Gérald A. Lacoste, Q.C. President and Chief Executive Officer,
The Montreal Exchange,

Philip J. Olsson Vice President and Director,
Head Global Investment Banking,
RBC Dominion Securities Inc.,

Richard A. Shaw, Q.C. Partner,
McCarthy Tétrault,

The law firm McCarthy Tétrault is providing legal resources to the Task Force from its offices in Montreal, Toronto, Calgary and Vancouver.


Jurisdiction and Objectives

Jurisdiction over securities law and regulation in Canada has been exercised by the provinces. Securities markets in Canada, however, transcend jurisdictional boundaries and are characterized by significant and accelerating technological and product innovation.

Canadian securities law and regulation is driven by two primary goals, investor protection and the fostering of efficient capital markets. Legislators and securities administrators have attempted to achieve these objectives, while responding to innovation, through increasingly complicated rules and administrative procedures. The resources available to regulators have not always kept pace with demands of market participants for more timely and flexible response.

Administrative Responses

Securities administrators recognize the merits of coordinated effort, as evidenced by the formation of the CSA. Practical evidence of coordination is found in the National Policy Statements of the CSA governing such matters as national filing and clearance of prospectuses and the "prompt-offering qualification" or "POP" system for multi-jurisdictional clearance of senior issuers' short form prospectuses.

The CSA recognizes that further operational streamlining is desirable from the perspective of market participants, the investing public and regulators themselves.

Areas of Criticism

Major criticisms of the current regulatory system centre on three general areas:

1. "Paper Burden": The first area of criticism centres on filing requirements, sometimes characterized as excessive, inconsistent between jurisdictions and not useful to the investing public. This "paper burden" involves:

(a) material required in multiple jurisdictions to qualify an issuer or a security (for example, an offering memorandum or prospectus and many supporting documents) or to register brokers, dealers and all of their partners, directors and officers; and

(b) ongoing disclosure, including periodic financial statements, annual registration updates, annual information forms and insider trading reports.

2. Timely Response: Issuers increasingly seek rapid access to markets. Even within one jurisdiction, issuers may be discouraged by the time required for a Commission to understand, review and comment on materials, especially where new or complex transactions are involved. Timely clearance obviously becomes a bigger problem where the same process must be repeated in a number of jurisdictions, especially when rules, policies or views of Commission staff responsible for review differ,

3. Enforcement: Concerns here focus on difficulties inherent in local enforcement of rules affecting increasingly national or international securities markets. From one perspective there is concern at inadvertent violation of rules that differ between provinces. From another perspective there is concern that wrongdoers can avoid the consequences of securities law violations by simply carrying on in another province.

Recent Initiatives

Securities regulators and others have launched a number of initiatives recently, most of which have in common the goal of reducing inefficiencies:


In an important new development, the computer-based System for Electronic Document Analysis and Retrieval -- "SEDAR" -- will begin testing early in the new year. SEDAR is designed to permit electronic filing of documents with securities commissions to create an electronic database of all public material so filed and to link electronically all exchanges, issuers, securities administrators and other participants in Canadian securities markets.

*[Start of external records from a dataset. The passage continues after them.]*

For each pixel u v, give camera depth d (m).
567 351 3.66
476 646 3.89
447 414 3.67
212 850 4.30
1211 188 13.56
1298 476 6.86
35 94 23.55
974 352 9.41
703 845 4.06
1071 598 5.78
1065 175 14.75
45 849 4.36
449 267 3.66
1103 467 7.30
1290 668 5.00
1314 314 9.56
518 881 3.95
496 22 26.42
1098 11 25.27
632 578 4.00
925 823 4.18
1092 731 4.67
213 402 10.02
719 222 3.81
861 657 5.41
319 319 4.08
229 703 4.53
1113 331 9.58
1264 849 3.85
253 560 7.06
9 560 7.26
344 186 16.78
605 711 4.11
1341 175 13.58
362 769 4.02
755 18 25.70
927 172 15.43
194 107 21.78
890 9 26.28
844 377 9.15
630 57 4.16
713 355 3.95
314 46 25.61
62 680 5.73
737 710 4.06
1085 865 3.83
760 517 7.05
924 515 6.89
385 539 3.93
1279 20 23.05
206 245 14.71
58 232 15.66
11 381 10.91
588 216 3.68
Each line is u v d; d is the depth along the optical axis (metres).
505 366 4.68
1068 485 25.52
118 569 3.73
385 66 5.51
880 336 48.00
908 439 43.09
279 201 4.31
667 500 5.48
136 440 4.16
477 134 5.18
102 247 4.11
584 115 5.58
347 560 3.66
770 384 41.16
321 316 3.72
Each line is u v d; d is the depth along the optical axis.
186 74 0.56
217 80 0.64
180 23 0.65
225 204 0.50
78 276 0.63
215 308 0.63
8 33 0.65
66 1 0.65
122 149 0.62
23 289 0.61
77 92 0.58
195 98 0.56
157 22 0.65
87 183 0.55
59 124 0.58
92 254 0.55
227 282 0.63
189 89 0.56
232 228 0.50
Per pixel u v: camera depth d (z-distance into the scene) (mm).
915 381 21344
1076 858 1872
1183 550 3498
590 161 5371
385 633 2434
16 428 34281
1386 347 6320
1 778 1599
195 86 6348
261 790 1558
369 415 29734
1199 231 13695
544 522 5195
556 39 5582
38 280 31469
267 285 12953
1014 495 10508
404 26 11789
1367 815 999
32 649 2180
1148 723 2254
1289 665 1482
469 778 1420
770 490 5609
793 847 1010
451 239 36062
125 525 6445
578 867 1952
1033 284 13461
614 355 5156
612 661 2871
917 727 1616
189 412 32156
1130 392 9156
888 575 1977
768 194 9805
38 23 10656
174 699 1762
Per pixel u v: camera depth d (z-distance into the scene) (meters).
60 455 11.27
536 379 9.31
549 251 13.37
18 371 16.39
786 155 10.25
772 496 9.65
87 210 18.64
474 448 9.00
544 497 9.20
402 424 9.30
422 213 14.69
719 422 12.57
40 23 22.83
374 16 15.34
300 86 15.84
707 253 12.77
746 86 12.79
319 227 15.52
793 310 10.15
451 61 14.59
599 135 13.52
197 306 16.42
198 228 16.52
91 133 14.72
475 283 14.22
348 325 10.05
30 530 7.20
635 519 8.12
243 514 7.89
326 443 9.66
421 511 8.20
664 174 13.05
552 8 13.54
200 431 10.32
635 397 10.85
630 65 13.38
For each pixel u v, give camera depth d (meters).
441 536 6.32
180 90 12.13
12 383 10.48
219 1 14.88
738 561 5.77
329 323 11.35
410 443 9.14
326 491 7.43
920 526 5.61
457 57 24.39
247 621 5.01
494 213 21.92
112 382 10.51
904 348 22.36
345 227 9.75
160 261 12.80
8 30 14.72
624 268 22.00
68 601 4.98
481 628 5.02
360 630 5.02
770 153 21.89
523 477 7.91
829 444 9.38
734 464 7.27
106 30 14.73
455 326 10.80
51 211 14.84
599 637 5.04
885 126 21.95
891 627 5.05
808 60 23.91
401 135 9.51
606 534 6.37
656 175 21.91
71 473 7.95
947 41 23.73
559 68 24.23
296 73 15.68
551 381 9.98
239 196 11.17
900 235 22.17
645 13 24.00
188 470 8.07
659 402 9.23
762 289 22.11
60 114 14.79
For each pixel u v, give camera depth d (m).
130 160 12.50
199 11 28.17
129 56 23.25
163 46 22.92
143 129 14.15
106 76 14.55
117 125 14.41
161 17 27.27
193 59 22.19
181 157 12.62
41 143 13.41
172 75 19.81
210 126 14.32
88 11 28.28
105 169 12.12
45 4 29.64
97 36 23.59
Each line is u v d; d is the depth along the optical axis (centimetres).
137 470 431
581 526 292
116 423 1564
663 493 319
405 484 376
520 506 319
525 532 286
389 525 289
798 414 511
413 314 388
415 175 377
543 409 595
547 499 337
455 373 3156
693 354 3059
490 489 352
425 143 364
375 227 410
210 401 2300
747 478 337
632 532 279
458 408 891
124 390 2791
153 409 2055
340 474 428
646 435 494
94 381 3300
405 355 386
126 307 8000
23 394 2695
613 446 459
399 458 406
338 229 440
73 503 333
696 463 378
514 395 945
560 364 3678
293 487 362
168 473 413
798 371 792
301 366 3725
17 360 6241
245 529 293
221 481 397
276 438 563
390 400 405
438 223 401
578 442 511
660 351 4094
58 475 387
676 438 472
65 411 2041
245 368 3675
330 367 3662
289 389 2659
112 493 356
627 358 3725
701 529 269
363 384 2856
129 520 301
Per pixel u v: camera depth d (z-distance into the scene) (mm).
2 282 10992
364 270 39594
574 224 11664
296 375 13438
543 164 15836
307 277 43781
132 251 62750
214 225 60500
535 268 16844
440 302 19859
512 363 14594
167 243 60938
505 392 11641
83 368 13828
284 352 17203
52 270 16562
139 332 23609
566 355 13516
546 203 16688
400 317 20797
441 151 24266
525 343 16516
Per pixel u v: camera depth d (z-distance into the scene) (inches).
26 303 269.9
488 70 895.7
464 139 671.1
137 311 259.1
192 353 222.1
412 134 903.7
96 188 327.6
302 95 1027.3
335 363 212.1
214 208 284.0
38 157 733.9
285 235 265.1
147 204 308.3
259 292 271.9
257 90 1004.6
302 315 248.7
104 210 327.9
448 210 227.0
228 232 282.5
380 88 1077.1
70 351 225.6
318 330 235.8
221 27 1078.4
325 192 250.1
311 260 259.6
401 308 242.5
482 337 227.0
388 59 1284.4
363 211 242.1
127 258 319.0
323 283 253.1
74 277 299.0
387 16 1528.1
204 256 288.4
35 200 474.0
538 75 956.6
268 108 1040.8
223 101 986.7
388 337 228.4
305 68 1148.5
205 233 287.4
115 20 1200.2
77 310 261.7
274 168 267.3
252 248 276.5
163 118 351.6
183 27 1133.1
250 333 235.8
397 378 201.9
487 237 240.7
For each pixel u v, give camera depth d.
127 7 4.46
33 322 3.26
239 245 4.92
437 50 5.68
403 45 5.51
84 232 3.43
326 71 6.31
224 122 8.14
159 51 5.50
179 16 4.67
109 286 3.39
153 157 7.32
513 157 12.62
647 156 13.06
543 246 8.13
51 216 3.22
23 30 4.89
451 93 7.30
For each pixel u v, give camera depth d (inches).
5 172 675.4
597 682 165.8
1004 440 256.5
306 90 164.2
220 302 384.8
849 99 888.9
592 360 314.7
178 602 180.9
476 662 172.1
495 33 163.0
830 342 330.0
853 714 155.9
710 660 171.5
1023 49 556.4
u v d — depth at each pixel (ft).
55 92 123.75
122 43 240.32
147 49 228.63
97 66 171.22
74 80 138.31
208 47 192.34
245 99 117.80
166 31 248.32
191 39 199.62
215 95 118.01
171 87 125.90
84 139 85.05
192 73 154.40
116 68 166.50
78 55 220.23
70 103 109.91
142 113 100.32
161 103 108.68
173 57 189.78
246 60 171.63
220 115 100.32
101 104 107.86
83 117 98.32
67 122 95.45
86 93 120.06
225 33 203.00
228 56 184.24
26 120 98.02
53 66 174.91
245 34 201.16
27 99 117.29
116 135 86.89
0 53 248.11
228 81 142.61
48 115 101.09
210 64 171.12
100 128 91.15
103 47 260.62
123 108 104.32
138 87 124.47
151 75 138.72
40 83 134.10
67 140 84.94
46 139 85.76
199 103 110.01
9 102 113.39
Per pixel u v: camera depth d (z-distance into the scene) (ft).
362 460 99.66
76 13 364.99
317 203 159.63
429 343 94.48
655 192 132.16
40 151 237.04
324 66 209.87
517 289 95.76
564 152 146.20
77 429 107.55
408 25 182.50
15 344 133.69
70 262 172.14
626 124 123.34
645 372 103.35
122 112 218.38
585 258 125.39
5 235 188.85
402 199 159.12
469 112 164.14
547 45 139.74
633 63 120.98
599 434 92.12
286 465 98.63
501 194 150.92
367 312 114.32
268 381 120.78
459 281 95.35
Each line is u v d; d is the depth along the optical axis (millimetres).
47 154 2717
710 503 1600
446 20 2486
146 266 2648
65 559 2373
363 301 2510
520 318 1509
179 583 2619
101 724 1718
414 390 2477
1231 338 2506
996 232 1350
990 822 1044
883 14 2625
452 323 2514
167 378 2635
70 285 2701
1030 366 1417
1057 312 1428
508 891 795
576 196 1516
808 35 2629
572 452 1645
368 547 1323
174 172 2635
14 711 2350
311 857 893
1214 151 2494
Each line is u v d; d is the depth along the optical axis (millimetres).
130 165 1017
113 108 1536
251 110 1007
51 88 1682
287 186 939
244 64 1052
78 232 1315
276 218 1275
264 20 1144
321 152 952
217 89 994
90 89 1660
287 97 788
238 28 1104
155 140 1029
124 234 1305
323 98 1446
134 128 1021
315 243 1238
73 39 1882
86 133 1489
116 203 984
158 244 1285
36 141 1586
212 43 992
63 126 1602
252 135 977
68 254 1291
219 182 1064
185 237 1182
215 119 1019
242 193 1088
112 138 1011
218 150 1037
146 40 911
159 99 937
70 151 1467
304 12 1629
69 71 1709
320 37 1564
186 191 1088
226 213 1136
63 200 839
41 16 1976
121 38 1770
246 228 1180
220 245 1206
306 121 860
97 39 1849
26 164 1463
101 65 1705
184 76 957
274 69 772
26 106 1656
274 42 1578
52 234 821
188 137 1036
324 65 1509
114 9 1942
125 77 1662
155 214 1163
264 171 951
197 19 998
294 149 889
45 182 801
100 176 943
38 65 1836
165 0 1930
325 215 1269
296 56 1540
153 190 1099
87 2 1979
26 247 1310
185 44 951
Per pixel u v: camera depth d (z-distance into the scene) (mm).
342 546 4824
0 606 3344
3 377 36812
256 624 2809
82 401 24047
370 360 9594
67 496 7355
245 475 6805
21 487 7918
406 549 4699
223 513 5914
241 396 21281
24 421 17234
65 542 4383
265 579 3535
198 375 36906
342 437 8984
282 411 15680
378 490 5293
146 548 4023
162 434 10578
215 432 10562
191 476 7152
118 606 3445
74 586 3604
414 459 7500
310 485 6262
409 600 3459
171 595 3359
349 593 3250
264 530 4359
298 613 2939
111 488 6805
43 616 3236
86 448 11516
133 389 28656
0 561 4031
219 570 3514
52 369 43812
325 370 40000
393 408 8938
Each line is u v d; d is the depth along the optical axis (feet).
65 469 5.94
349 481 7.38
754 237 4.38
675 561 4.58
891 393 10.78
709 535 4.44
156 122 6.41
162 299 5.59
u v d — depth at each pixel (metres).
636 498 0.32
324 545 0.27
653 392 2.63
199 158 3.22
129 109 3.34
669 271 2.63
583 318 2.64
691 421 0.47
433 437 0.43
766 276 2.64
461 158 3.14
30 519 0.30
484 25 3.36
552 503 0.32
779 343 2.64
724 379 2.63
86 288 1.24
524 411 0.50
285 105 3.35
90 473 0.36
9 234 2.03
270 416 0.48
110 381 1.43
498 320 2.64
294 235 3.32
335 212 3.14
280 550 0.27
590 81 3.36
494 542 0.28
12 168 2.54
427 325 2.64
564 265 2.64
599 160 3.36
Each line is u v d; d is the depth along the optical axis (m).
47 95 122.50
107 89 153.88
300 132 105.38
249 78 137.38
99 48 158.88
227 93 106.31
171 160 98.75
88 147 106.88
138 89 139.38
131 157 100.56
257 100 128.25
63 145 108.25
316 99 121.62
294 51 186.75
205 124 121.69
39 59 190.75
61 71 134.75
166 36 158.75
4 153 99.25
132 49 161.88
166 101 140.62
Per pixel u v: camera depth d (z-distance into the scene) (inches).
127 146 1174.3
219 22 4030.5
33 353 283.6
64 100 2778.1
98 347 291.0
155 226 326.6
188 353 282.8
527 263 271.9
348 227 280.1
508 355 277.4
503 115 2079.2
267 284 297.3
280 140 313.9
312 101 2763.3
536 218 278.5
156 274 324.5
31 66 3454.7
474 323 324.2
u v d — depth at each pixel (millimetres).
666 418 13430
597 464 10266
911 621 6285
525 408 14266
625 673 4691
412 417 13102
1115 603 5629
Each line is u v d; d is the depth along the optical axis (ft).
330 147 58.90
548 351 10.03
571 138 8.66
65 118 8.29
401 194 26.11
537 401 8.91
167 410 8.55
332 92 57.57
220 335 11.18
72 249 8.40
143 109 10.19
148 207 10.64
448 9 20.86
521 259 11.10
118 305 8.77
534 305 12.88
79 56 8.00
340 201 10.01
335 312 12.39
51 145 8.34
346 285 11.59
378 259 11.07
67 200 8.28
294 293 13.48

Using SEDAR, the filing requirements of all twelve CSA jurisdictions will be satisfied by a single electronic filing. The public electronic database will permit more rapid and efficient assess to desired information by more market participants.

The most immediate advantage should be logistical, with the elimination of inefficiencies in the assembly, delivery (in multiple copies and in multiple jurisdictions), storage and retrieval of paper documents. By permitting more rapid and selective access to information on file, SEDAR should also facilitate more rapid processing and turnaround of a variety of registrations, clearances and rulings, as well as permitting ongoing monitoring by applicants of the progress of such processes.

While monitoring SEDAR during its introductory period, the CSA will consider whether use of SEDAR should be made mandatory for certain types of filings in order to enhance the system database and system efficiency.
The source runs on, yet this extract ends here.